Всполошилась Ольга за дочку.

- Нюрка, эт хто тябе так приголубил?

- Хто, хто - Миколай!

Поговорила серьезно Нюрка с пьяным мужем, ну и наскочила на убедительный его довод.

- Чем эта он тебе все мусало размозжил? Смотри,... как юшку пустил!

- Чем, чем, - кулаком – неразборчиво отвечала ревущая в голос Нюрка на матерены вопросы.

- Чем?... Молотком!? Ах, ён бамовец проклятый, бабу - да молотком! Данько, чо сидишь как пень? Пойдем яму вольем! Ты гля, как он ее расчубасил!

- Ага, пойдем, вольем,… он одной ужо влил, так ишо мы подойдем. Чо лезла лаяться, когда пьяной? Чо, до утра не в мочь было? Тьфу, дурны бабы!

 Поднялся и пошел в уже темную хату, оставив на лавочке плачущих женщин.
……………
Утром встал далеко до свету.
Подоил корову, почистил в хлеву, задал корму, занес в избу дров, чтоб не мытарились бабы по утреннему морозу. Вот уже и шесть простучали ходики. Ольга не встает, осерчала за вчерашнее.

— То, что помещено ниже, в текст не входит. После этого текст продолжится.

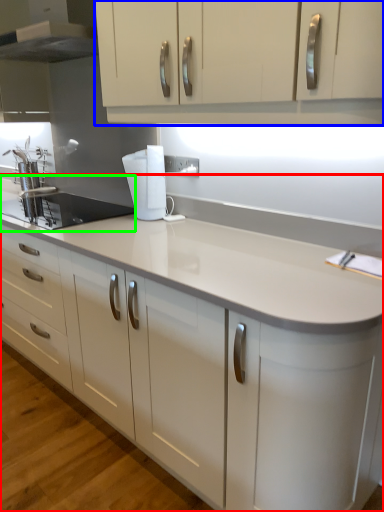
Question: Estimate the real-world distances between objects in this image. Which object is farther from countertop (highlighted by a red box), cabinetry (highlighted by a blue box) or sink (highlighted by a green box)?

Choices:
 (A) cabinetry
 (B) sink

Answer: (B)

-Чо, шаришься впотьмах? Запали свет да поешь. Там в чугуну картохи в мундирах, да сала отрежь. Не варила вчерась, за того бамовца.

Ольга, хоть и гневится на безалаберного мужа, но жалко его. Как пойдет голодный на всю двенадцатичасовую смену? Там не мед. Двенадцать часов ходить по морозу вдоль длинных составов, заглядывать в каждую буксу, проверять исправность подвижного состава, да таскать с собой тяжелую масленку.

- Накой мене свет? В своей хате не заблужусь и мимо рта не пронесу.

Нагреб из чугуна картошки, похрустел крупной солью, сало, хлеб да молоко вот и наелся. Завернул в тряпицу себе на день сала, картох да хлеба. Кипятка на станции прорва. Не помрем с голоду.
Собираться, поди, надо. Снял с печи валенки, тяжелые от впитавшегося путейского мазута. Поставил.

- Стара, куда портянки уткнула? Не найду чегой-то.

- Глаза разуй. На припечке сохнут.

Пошарил впотьмах. Тут. Потянул, собирая в руку. Что-то… как зацепилось… отпустило стукнув.

-Видать жесть на окантовке отошла. Надоть вечером сделать, пока вся не отлупилась – рассуждает про себя Данько.

Накрутил портянки и в валенки. Постучал по полу.

-Чой то не ладно, видно сбилась портянка комом. Да ладно, уже неколи. Бечь надоть.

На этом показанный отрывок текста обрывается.